Every facet belongs to a facet category. Each facet category corresponds to a concept, i.e. a set of requirements that a class must satisfy. A class that satisfies such requirements is a facet of such facet category. Moreover, for each facet category there is class whose name, by convention, has a "_c" suffix and is the name of the category.

For example, monotonic_grouping<10> and str_grouping<10> are both facets of the category numpunct_c<10>. Both have the same purpose: to customize numeric punctuation.

facet category

constrainable

what it controls

where it is used

width_calculation_c

yes

how the width is calculated

joins and all conventional types

numpunct_c<10>

yes

numeric punctuation for decimal base

integers and floating points numbers

numpunct_c<16>

yes

numeric punctuation for hexadecimal base

integers and floating points numbers

numpunct_c<8>

yes

numeric punctuation for octal base

integers numbers

encoding_c

no

encoding

encoding_error_c

yes

encoding error handling

surrogate_policy_c

yes

surrogates allowance

tr_string_error_c

no

Tr-string parsing error handling

In tr-strings

Constrained facets

With the constrain function template you can create constrained facets, which are facets that only apply to certain input types. Its template parameter is a template type that contains a value member constexpr convertible to bool that tells whether a given input type is under the influence of the given facet:

namespace strf = boost::stringify::v0;

auto facet_obj = strf::constrain<std::is_signed>(strf::monotonic_grouping<10>{3});

auto s = strf::to_string.facets(facet_obj)(100000u, "  ", 100000);

BOOST_ASSERT(s == "100000  100,000");

The library provides some type traits of this kind:

trait

description

is_int_number

matches short, int, long, long long and the corresponding unsigned types

is_char

matches char, char8_t, wchar_t, char16_t, and char32_t

is_string

matches strings inputs

Overriding facets

If there are two or more facets object passed to the facets function of the same category, and that apply to the same input type, then the last one wins:

namespace strf = boost::stringify::v0;

auto punct_dec_1 = strf::monotonic_grouping<10>{1};
auto punct_dec_2 = strf::monotonic_grouping<10>{2}.thousands_sep('.');
auto punct_dec_3 = strf::monotonic_grouping<10>{3}.thousands_sep('^');;

// Below, punct_dec_3 overrides punct_dec_2, but only for signed types.
// punct_dec_2 overrides punct_dec_1 for all input types,
// hence the presence of punt_dec_1 bellow has no effect.
────
Exercise 1 –
Answer these questions about the excerpt on facets:
(a) What suffix does the name of a facet category's class carry by convention?
(b) Which two facets are given as belonging to the category numpunct_c<10>?
(c) When several facets of the same category apply to the same input type, which one wins?
Exercise 2 – Could you pick up the excerpt on facets and carry it on from the point where it stops?

Data –
────
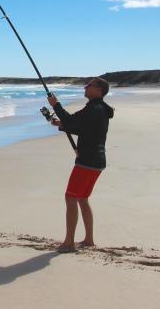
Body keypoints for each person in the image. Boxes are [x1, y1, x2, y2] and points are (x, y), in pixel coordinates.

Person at [47, 77, 114, 253]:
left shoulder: (94, 109)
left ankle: (69, 243)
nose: (85, 87)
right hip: (97, 161)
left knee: (71, 198)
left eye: (89, 85)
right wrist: (61, 125)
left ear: (99, 90)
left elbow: (72, 122)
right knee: (82, 199)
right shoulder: (99, 110)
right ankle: (89, 239)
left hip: (87, 162)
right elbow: (80, 127)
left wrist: (56, 105)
────
Written reply 1 –
(a) A "_c" suffix.
(b) monotonic_grouping<10> and str_grouping<10>.
(c) The last one passed to the facets function.

Written reply 2 –
auto s = strf::to_string
    .facets( punct_dec_1
           , punct_dec_2
           , strf::constrain<std::is_signed>(punct_dec_3) )
    ( 100000, "  ", 100000u ) ;

BOOST_ASSERT(s == "100^000  10.00.00");

Did you notice that the thousand separator is specified as a char32_t instead of char? That means you can use any Unicode code point, as long as it is supported by the output encoding, which by default is UTF-8 for char. But you can specify other encodings with facets.

namespace strf = boost::stringify::v0;

// Writting in Windows-1252
auto s = strf::to_string
    .facets(strf::windows_1252<char>())
    .facets(strf::str_grouping<10>{"\4\3\2"}.thousands_sep(0x2022))
    ("one hundred billions = ", 100000000000ll);

// The character U+2022 is encoded as '\225' in Windows-1252
BOOST_ASSERT(s == "one hundred billions = 1\2250000\225000\2250000");

It is also possible to specify the encoding of each input string individually:

// Three input string. Each one in its own character set
namespace strf = boost::stringify::v0;
auto s = strf::to_u8string( strf::cv("\x80\xA4 -- ", strf::iso_8859_1<char>())
                          , strf::cv("\x80\xA4 -- ", strf::iso_8859_15<char>())
                          , strf::cv("\x80\xA4", strf::windows_1252<char>()) );

// The output by default is in UTF-8
BOOST_ASSERT(s == u8"\u0080\u00A4 -- \u0080\u20AC -- \u20AC\u00A4");

As well as converting a string of different character types:

namespace strf = boost::stringify::v0;
auto str = strf::to_string( strf::cv(u"aaa-")
                          , strf::cv(U"bbb-")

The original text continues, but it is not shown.